Nel Salernitano un medico del 118 ha lavorato dal 23 al 25 dicembre senza sosta su un’ambulanza rianimativa, tra turni scoperti e assenze
Sessanta ore consecutive di servizio, senza pause, senza rientro a casa e senza alcun cambio. È quanto accaduto nel Vallo di Diano, precisamente a Sant’Arsenio, durante le festività natalizie, dal 23 al 25 dicembre, a un medico del 118 impiegato su un’ambulanza rianimativa. A denunciare l’episodio è l’associazione “Nessuno tocchi Ippocrate”, che punta il dito contro una situazione ormai cronica di carenza di personale nel territorio salernitano.
La professionista, secondo quanto riferito, ha atteso invano la sostituzione prevista. Alcuni colleghi erano assenti per motivi di salute, altri impossibilitati a raggiungere la postazione per emergenze personali. Risultato: nessuno disponibile a coprire i turni rimasti scoperti, con il servizio di emergenza costretto ad andare avanti senza interruzioni.
Nel comunicato emerge un interrogativo centrale: chi ha autorizzato un turno di lavoro così prolungato, ben oltre le 12 ore previste? L’associazione solleva due ipotesi. La prima è che sia stata la stessa collega a proseguire il servizio, “evidentemente le conveniva anche economicamente”, pur precisando che l’azienda avrebbe comunque dovuto impedirlo. La seconda possibilità è che la prosecuzione del turno sia avvenuta tramite un ordine di servizio aziendale, ipotesi che gli estensori della denuncia definiscono difficilmente credibile, perché comporterebbe una violazione delle norme vigenti.
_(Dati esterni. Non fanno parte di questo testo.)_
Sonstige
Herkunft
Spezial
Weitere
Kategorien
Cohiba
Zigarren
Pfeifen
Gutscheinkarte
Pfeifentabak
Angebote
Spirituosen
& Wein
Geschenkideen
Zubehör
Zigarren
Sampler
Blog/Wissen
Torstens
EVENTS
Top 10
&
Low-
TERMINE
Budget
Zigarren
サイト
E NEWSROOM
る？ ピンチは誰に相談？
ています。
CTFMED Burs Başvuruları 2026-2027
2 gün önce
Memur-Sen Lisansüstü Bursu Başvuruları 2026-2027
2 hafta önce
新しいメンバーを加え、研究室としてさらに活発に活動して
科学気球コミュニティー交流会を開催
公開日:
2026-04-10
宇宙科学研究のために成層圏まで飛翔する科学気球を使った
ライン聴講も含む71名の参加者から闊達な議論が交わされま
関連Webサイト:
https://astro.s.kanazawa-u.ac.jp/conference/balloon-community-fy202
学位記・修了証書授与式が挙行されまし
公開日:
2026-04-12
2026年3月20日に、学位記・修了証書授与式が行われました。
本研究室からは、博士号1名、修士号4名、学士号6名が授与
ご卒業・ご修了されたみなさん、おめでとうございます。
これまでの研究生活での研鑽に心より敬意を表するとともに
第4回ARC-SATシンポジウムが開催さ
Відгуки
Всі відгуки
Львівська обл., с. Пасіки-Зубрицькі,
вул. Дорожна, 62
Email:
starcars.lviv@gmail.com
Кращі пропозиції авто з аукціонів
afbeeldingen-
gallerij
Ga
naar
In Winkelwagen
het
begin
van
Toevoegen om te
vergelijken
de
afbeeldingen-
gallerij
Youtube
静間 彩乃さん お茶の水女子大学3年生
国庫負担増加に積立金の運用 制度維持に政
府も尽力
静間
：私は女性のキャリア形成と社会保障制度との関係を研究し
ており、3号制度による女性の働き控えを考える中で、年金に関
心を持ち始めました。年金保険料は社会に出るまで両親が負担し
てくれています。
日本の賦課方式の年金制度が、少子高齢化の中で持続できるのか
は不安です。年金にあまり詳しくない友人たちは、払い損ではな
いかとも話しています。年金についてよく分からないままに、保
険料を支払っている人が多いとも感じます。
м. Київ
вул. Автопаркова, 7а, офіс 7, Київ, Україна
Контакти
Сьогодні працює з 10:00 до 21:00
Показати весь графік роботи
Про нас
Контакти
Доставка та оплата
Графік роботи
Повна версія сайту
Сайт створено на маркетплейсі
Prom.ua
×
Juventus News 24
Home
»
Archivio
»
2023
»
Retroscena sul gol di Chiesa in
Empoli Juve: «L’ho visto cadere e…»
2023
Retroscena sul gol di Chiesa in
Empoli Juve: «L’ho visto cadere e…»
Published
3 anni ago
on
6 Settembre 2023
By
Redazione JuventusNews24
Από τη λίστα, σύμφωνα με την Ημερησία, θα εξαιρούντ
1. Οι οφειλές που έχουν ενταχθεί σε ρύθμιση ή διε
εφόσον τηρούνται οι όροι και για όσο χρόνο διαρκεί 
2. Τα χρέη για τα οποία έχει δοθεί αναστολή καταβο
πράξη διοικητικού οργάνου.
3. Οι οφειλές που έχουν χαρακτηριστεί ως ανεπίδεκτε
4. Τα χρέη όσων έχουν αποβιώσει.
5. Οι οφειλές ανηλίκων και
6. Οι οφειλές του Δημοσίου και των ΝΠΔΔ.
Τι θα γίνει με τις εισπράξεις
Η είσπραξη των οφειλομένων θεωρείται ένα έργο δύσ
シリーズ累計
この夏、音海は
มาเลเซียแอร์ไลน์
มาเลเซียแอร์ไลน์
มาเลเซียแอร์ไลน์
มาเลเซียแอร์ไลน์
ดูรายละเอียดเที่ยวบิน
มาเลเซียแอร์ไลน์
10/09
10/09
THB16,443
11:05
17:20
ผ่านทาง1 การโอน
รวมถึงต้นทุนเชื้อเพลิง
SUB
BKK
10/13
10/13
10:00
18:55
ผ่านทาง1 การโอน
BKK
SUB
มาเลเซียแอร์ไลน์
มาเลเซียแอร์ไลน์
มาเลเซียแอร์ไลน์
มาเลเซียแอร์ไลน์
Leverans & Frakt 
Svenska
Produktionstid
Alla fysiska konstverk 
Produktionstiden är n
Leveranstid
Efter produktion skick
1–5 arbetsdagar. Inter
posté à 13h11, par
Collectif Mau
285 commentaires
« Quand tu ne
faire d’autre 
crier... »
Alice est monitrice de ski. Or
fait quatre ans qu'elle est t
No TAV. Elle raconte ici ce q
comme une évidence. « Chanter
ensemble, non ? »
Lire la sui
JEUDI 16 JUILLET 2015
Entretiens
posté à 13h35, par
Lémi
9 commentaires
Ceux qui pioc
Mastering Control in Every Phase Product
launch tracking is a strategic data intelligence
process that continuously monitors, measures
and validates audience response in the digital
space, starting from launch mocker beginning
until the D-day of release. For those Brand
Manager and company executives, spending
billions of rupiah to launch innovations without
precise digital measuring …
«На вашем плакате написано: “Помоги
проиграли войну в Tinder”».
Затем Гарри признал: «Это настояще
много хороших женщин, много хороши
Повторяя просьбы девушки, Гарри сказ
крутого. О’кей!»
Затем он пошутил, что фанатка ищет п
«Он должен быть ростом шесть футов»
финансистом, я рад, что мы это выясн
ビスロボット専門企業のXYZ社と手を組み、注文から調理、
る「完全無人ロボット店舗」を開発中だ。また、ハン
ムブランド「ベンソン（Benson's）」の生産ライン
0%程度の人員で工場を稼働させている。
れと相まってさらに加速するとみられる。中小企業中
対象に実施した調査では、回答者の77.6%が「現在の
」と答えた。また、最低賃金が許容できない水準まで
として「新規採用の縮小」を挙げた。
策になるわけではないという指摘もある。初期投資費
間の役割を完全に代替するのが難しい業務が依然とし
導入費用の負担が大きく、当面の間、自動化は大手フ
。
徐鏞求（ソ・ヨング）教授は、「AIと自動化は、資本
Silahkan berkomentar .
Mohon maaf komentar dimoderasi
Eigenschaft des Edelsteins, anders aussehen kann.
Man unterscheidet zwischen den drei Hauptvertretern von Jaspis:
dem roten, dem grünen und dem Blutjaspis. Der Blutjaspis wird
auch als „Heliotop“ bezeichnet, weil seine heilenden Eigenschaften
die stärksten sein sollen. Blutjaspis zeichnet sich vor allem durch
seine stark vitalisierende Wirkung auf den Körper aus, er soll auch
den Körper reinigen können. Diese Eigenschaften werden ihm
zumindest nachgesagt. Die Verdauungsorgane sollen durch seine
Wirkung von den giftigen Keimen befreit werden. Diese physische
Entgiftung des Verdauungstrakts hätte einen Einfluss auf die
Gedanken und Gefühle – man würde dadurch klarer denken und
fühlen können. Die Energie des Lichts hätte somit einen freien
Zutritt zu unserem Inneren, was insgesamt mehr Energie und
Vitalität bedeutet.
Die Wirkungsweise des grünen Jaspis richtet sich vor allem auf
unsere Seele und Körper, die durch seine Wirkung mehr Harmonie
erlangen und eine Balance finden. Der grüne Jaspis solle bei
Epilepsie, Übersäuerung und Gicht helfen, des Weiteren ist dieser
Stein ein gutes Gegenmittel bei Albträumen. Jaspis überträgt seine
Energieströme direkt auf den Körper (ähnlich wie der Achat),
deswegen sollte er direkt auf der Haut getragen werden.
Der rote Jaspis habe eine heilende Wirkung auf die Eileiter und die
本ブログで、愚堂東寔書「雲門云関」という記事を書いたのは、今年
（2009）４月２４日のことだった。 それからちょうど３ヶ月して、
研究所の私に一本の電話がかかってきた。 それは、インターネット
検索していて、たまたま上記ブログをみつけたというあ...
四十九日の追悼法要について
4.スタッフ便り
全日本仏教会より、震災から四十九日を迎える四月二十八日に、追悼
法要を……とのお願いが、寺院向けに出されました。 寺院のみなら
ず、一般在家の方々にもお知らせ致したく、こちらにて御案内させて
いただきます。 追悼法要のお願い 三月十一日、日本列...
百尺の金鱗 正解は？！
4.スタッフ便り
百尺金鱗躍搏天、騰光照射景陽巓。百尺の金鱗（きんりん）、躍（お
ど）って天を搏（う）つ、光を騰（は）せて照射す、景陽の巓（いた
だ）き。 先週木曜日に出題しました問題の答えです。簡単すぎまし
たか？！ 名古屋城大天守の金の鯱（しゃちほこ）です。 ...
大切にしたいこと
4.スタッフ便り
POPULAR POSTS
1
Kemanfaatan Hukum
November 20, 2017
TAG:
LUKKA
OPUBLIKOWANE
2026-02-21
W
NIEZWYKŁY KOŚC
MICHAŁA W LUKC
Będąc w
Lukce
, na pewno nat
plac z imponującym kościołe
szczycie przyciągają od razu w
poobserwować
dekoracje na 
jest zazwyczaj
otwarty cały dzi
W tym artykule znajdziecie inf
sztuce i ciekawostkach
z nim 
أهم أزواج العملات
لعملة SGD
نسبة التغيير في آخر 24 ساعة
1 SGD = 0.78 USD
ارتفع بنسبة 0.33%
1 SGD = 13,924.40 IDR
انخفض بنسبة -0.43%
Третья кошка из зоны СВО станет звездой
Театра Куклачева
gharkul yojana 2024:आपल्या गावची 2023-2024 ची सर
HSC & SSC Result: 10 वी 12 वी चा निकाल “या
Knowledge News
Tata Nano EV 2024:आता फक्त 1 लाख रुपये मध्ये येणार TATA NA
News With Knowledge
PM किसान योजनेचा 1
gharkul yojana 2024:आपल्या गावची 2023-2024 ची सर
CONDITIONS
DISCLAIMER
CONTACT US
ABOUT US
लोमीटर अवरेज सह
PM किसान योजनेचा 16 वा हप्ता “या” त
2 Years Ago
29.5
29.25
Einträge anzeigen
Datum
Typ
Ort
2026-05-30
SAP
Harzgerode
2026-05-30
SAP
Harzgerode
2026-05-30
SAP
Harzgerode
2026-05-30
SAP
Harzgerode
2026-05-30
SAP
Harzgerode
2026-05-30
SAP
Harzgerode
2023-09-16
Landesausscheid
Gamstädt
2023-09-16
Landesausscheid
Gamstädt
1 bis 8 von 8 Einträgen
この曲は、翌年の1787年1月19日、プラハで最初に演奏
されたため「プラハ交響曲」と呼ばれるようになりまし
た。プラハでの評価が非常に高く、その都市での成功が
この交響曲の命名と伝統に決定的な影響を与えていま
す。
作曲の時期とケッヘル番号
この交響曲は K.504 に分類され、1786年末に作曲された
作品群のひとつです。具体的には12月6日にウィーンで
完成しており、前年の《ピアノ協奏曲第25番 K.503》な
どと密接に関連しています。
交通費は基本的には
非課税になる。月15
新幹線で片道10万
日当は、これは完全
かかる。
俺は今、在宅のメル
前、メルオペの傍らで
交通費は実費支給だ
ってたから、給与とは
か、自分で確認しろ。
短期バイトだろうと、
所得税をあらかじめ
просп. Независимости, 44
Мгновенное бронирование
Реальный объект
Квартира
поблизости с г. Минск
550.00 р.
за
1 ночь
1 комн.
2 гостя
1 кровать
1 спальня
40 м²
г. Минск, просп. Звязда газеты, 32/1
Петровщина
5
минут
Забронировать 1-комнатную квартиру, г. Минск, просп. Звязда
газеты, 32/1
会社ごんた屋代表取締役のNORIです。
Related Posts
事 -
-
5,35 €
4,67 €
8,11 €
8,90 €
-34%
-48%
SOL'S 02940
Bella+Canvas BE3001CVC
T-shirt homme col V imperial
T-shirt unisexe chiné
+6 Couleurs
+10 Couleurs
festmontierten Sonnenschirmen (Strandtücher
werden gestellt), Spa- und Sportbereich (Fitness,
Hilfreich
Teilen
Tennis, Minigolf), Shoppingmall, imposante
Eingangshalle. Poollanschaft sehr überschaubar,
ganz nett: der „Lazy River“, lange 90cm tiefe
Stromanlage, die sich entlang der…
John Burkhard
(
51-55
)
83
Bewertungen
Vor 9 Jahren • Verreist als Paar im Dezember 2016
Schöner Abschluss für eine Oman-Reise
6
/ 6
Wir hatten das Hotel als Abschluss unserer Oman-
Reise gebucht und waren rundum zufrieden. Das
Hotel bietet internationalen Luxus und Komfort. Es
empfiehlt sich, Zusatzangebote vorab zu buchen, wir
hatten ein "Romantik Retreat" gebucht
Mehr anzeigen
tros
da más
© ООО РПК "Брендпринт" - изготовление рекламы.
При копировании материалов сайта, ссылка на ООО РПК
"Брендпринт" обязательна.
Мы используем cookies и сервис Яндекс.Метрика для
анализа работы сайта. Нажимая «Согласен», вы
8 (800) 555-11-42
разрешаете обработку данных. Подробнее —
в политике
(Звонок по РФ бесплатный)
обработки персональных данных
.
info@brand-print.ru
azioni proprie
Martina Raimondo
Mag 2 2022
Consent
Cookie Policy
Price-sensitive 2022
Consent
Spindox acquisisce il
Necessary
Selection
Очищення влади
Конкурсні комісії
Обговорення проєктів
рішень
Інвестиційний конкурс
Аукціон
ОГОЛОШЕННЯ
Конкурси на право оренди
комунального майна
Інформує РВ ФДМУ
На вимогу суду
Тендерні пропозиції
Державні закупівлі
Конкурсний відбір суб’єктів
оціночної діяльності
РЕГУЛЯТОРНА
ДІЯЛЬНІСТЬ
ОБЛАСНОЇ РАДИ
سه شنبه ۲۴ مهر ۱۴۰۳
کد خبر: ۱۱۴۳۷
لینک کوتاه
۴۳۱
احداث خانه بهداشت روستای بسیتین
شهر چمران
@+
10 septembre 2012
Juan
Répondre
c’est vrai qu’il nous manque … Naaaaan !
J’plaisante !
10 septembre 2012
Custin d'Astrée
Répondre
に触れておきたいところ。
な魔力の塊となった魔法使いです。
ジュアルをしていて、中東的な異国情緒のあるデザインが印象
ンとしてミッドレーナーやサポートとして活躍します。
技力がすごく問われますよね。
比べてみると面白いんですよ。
“Chi ha autorizzato le 60 ore?” è la domanda che resta aperta. Per “Nessuno tocchi Ippocrate” quanto accaduto “sfiora l’assurdo”: sessanta ore di lavoro continuativo non solo violano le regole contrattuali, ma rappresentano un rischio concreto per la sicurezza degli operatori sanitari e dei pazienti soccorsi.
Nel quadro tracciato dall’associazione, la situazione del Vallo di Diano si inserisce in un contesto più ampio di criticità della sanità d’emergenza in Campania, dove in alcune realtà le 24 ore di servizio continuativo vengono ormai considerate una consuetudine. Un quadro che riaccende il dibattito sulle responsabilità organizzative e sulla tenuta del sistema di emergenza territoriale.